**Dataset excerpts:**
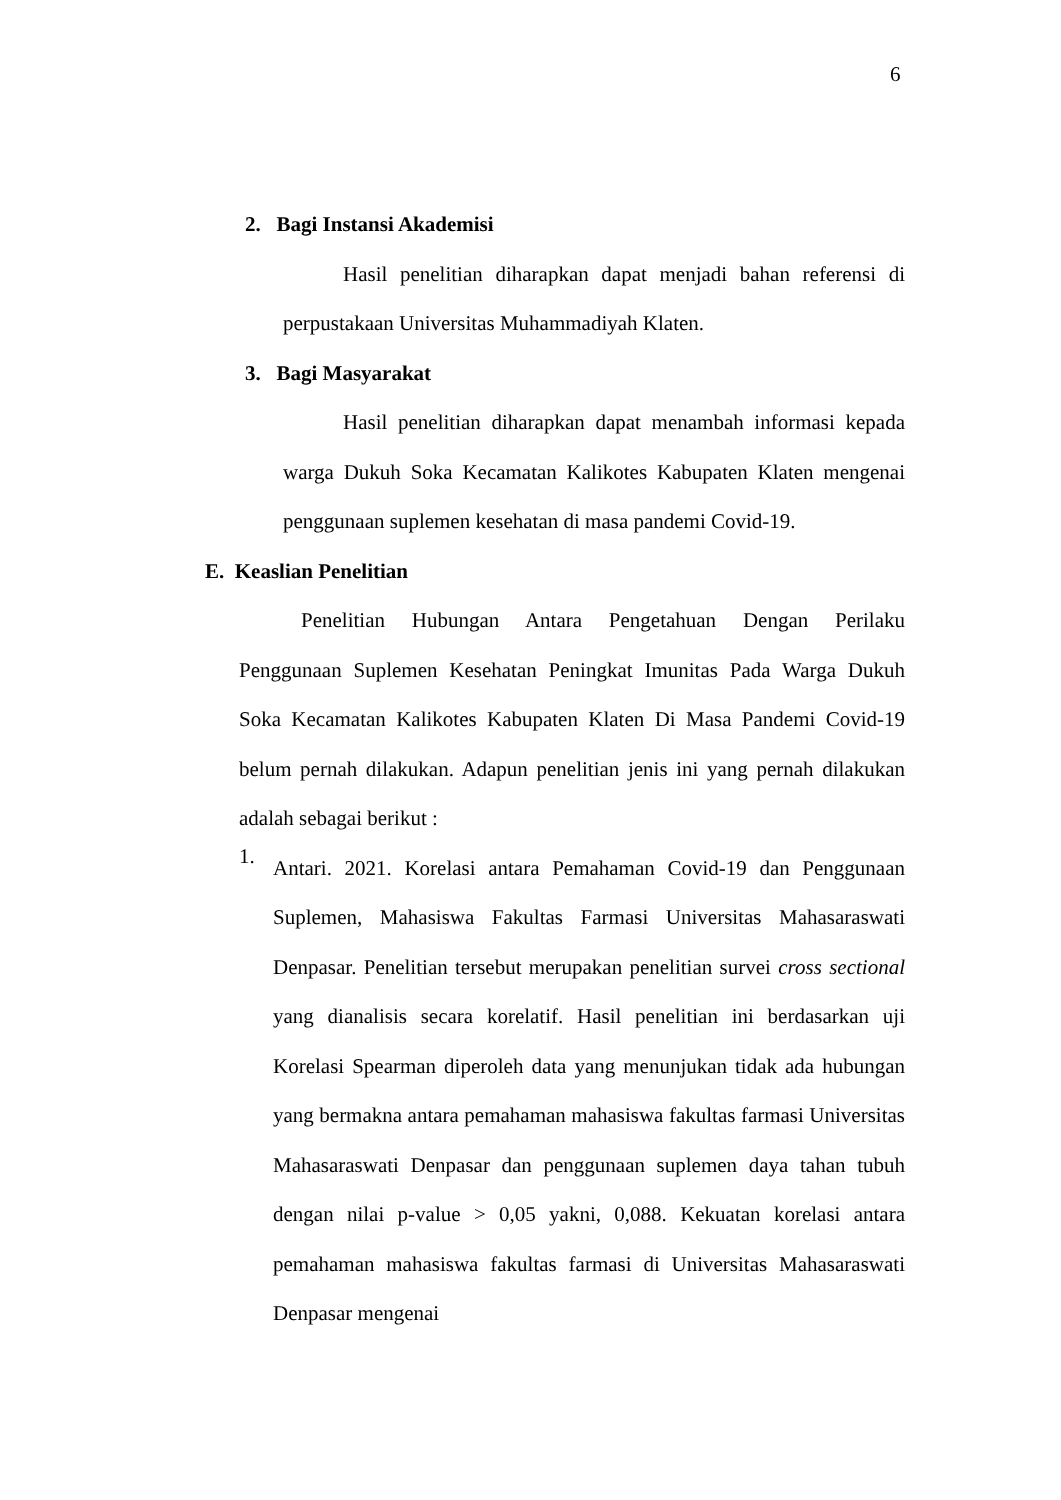6
2. Bagi Instansi Akademisi
Hasil penelitian diharapkan dapat menjadi bahan referensi di perpustakaan Universitas Muhammadiyah Klaten.
3. Bagi Masyarakat
Hasil penelitian diharapkan dapat menambah informasi kepada warga Dukuh Soka Kecamatan Kalikotes Kabupaten Klaten mengenai penggunaan suplemen kesehatan di masa pandemi Covid-19.
E. Keaslian Penelitian
Penelitian Hubungan Antara Pengetahuan Dengan Perilaku Penggunaan Suplemen Kesehatan Peningkat Imunitas Pada Warga Dukuh Soka Kecamatan Kalikotes Kabupaten Klaten Di Masa Pandemi Covid-19 belum pernah dilakukan. Adapun penelitian jenis ini yang pernah dilakukan adalah sebagai berikut :
1.
Antari. 2021. Korelasi antara Pemahaman Covid-19 dan Penggunaan Suplemen, Mahasiswa Fakultas Farmasi Universitas Mahasaraswati Denpasar. Penelitian tersebut merupakan penelitian survei cross sectional yang dianalisis secara korelatif. Hasil penelitian ini berdasarkan uji Korelasi Spearman diperoleh data yang menunjukan tidak ada hubungan yang bermakna antara pemahaman mahasiswa fakultas farmasi Universitas Mahasaraswati Denpasar dan penggunaan suplemen daya tahan tubuh dengan nilai p-value > 0,05 yakni, 0,088. Kekuatan korelasi antara pemahaman mahasiswa fakultas farmasi di Universitas Mahasaraswati Denpasar mengenai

**WHAT TO DO:** How many of the lines above include the string "dapat"? Give only the number.

**REPLY TO THE EXERCISE:** 2